**TEXT SEGMENT:**
☆ ☆ ☆ ☆
CI CD for Dataflow Java with Flex Templates and Cloud Build

Mazlum Tosun
Google Cloud - Community
10 min readMar 13, 2023

1. Explanation of the use case presented in this article

The goal of this article is showing a complete use case with a CI CD pipeline to :

  • Build Apache Beam Java job
  • Launch unit tests
  • Deploy Apache Beam / Dataflow job
  • Give the possibility to launch the job

All these steps will be orchestrated with Cloud Build.

The deployment of the Beam and Dataflow job is based on Dataflow Flex Template, that is a way to standardize the deployment of Dataflow pipelines based on a Docker image.

There are two approaches to deploy a Flex Template :

  • Use a Dockerfile with all the dependencies installed in the container, then create the spec file to a Cloud Storage bucket. In this case the flex-template build command will only create the spec file in GCS.
  • Do not use a Dockerfile and let the flex-template build command to generate the Docker image and create the spec file in GCS

In the Google Cloud official documentation, we didn’t saw an example with a Dockerfile for the Java SDK. The method with a Dockerfile is very interesting because we have more flexibility to create the environement with all the needed dependencies, that’s why we wanted to show these two methods.
☆ ☆ ☆ ☆
**DATA:**
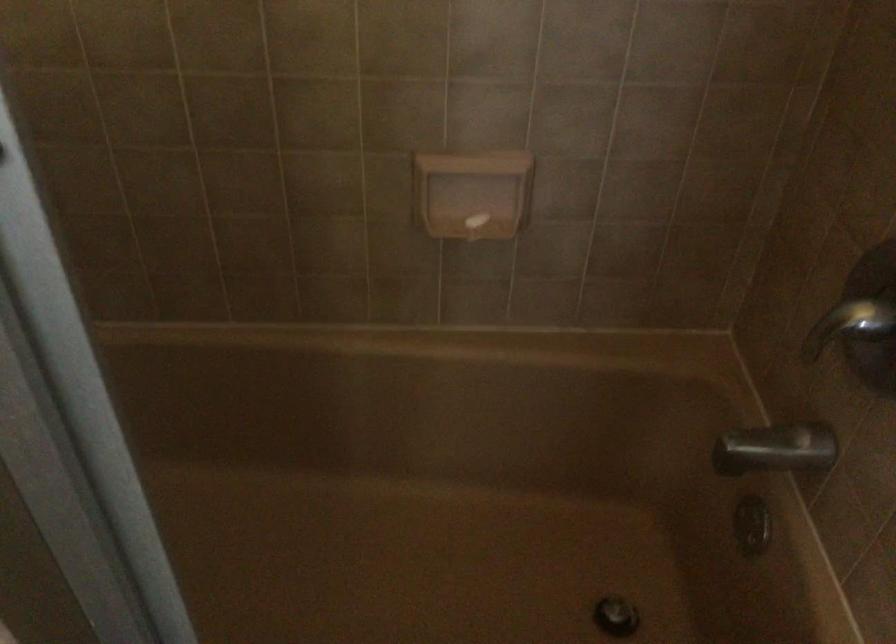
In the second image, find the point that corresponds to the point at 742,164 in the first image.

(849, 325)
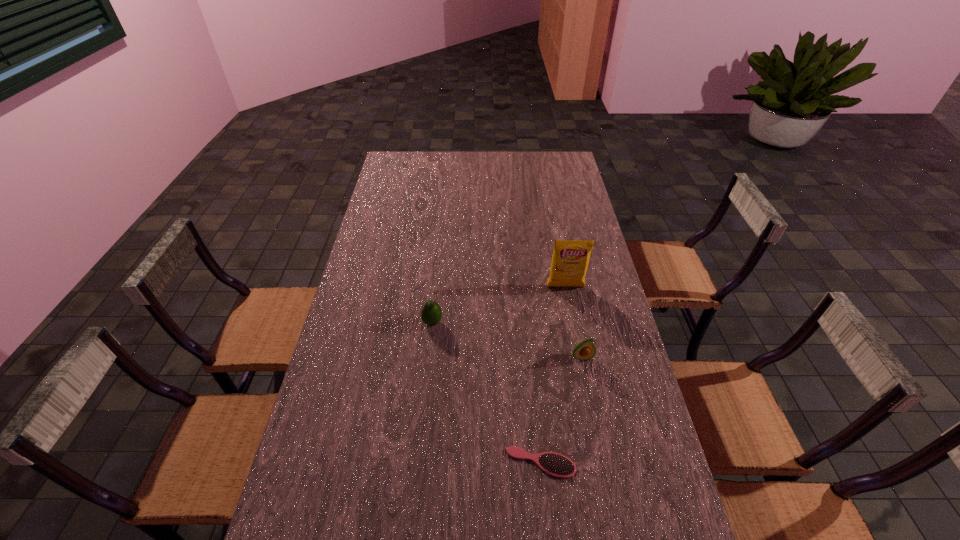
Find the location of a particular element. free space between the hairbrush and the tallest object is located at coordinates (553, 375).

The height and width of the screenshot is (540, 960). Identify the location of empty space that is in between the left avocado and the shortest object. (487, 393).

The height and width of the screenshot is (540, 960). In order to click on vacant area between the crisp (potato chip) and the shortest object in this screenshot , I will do `click(553, 375)`.

Identify the location of vacant space that is in between the tallest object and the nearer avocado. The image size is (960, 540). (574, 322).

Identify the location of free spot between the right avocado and the leftmost object. (507, 340).

Locate an element on the screen. vacant area that lies between the tallest object and the nearest object is located at coordinates (553, 375).

Find the location of a particular element. The height and width of the screenshot is (540, 960). vacant point located between the crisp (potato chip) and the farther avocado is located at coordinates (499, 305).

This screenshot has height=540, width=960. I want to click on empty space that is in between the tallest object and the nearer avocado, so click(x=574, y=322).

Identify the location of object that stands as the closest to the farthest object. (585, 350).

This screenshot has height=540, width=960. What are the coordinates of `object that is the closest to the shortest object` in the screenshot? It's located at (585, 350).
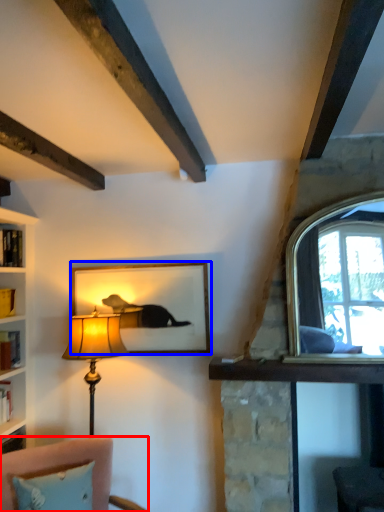
Question: Which object appears closest to the camera in this image, furniture (highlighted by a red box) or picture frame (highlighted by a blue box)?

Choices:
 (A) furniture
 (B) picture frame

Answer: (A)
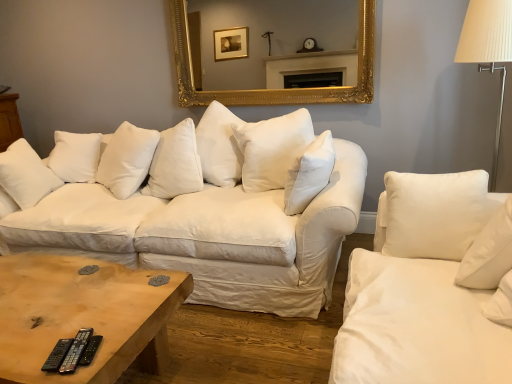
The width and height of the screenshot is (512, 384). I want to click on spots to the right of black rubber remote at lower left, arranged as the first remote when viewed from the left, so click(x=115, y=337).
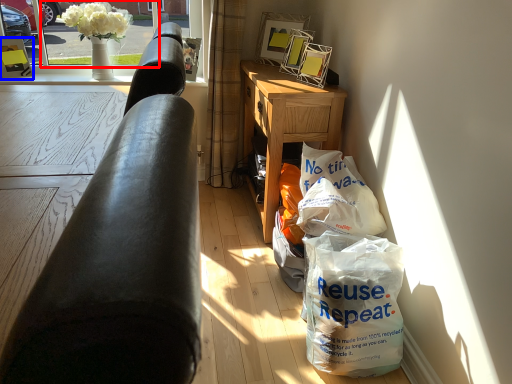
Question: Which of the following is the closest to the observer, window screen (highlighted by a red box) or picture frame (highlighted by a blue box)?

Choices:
 (A) window screen
 (B) picture frame

Answer: (A)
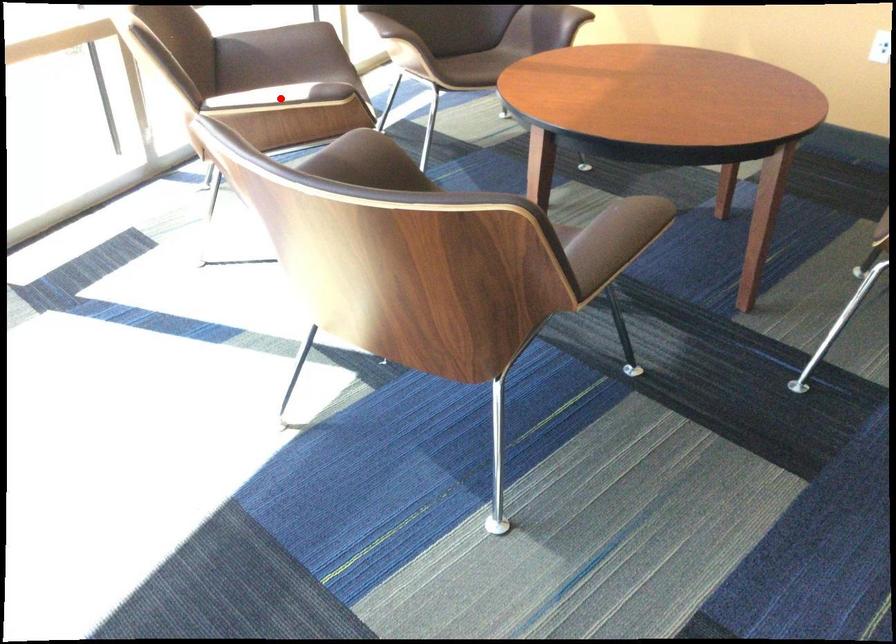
☆ ☆ ☆ ☆
Decide whether each statement below agrees with the article on CI CD for Dataflow Java, and give yes or no for each, quoting the words of the article that decide it.
1. The steps of the pipeline are orchestrated with Cloud Build.
2. The Google Cloud official documentation shows an example with a Dockerfile for the Java SDK.
3. When no Dockerfile is used, the flex-template build command only creates the spec file in GCS.

1. Yes: "All these steps will be orchestrated with Cloud Build."
2. No: "In the Google Cloud official documentation, we didn’t saw an example with a Dockerfile for the Java SDK."
3. No: "Do not use a Dockerfile and let the flex-template build command to generate the Docker image and create the spec file in GCS"